I consider myself a “truther” and call it like I see it.

A few things that pissed me off about President Trump is WHY he never mentioned Seth Rich or Dennis Montgomery’s name? It would have put a lot of BS to rest and help put the crooks in jail.

However, it pisses me off even more that President Trump who expects loyalty; is letting Sheriff Joe be hung out to dry!

I’m hoping you will mention this to your viewers and maybe it will get back to President Trump that loyalty goes BOTH ways!

GIGA Ted

“Where is Trump?” Sheriff Arpaio Asks
August 7, 2017

WASHINGTON, D.C. – After being convicted of criminal misdemeanor contempt, former Maricopa County Sheriff Joe Arpaio has come out swinging, arguing the judge was biased and asking why President Trump is abandoning him, considering Arpaio was an early campaign supporter whose conviction reflects the determination to enforce immigration laws the Trump Justice Department is now exhibiting.

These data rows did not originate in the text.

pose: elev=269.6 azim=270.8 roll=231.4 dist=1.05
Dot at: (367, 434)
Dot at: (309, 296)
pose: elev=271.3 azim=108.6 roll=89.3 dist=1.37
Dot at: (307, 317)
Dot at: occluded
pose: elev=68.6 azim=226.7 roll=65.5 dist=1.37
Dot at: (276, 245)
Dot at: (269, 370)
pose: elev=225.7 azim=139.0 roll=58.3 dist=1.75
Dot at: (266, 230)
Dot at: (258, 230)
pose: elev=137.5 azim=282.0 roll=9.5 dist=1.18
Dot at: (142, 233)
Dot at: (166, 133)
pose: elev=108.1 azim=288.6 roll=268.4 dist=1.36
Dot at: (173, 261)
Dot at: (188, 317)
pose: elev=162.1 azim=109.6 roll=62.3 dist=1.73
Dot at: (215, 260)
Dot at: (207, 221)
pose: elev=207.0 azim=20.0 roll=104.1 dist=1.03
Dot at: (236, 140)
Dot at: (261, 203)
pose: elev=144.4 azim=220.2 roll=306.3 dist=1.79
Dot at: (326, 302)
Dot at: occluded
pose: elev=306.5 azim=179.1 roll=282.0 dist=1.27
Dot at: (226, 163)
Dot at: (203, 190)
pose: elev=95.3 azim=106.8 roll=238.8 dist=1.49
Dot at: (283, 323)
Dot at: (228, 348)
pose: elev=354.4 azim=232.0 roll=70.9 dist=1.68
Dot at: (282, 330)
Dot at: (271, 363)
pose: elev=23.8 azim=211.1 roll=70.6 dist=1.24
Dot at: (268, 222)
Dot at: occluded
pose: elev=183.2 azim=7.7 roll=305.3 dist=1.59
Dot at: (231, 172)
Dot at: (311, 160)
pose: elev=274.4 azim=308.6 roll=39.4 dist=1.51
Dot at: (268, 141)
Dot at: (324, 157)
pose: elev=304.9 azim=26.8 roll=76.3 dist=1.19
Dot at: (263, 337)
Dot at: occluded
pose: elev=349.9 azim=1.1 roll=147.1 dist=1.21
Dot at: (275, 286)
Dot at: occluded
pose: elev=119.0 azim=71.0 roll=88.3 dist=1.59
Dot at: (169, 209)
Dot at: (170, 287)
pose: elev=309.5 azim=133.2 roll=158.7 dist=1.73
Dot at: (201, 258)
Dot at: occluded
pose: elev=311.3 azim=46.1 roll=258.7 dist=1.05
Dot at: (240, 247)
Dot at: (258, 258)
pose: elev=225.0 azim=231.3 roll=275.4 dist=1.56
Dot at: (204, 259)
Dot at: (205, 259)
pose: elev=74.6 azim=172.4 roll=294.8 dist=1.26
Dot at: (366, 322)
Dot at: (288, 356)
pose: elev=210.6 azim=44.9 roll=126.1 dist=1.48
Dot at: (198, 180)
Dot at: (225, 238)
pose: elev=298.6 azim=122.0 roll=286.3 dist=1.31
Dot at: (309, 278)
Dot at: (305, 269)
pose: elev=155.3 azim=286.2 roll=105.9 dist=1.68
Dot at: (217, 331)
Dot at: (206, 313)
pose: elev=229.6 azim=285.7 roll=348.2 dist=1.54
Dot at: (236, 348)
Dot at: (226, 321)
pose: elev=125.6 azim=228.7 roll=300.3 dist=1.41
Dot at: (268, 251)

“Where is President Trump on this case?” Arpaio asked Infowars.com in an exclusive interview. “This is a witch hunt against me that is being carried forward by Obama holdovers in Attorney General Sessions’ Department of Justice.”

“I’m being convicted for honestly trying to enforce the immigration laws that Trump swore during the campaign he would uphold if elected president,” Arpaio insisted.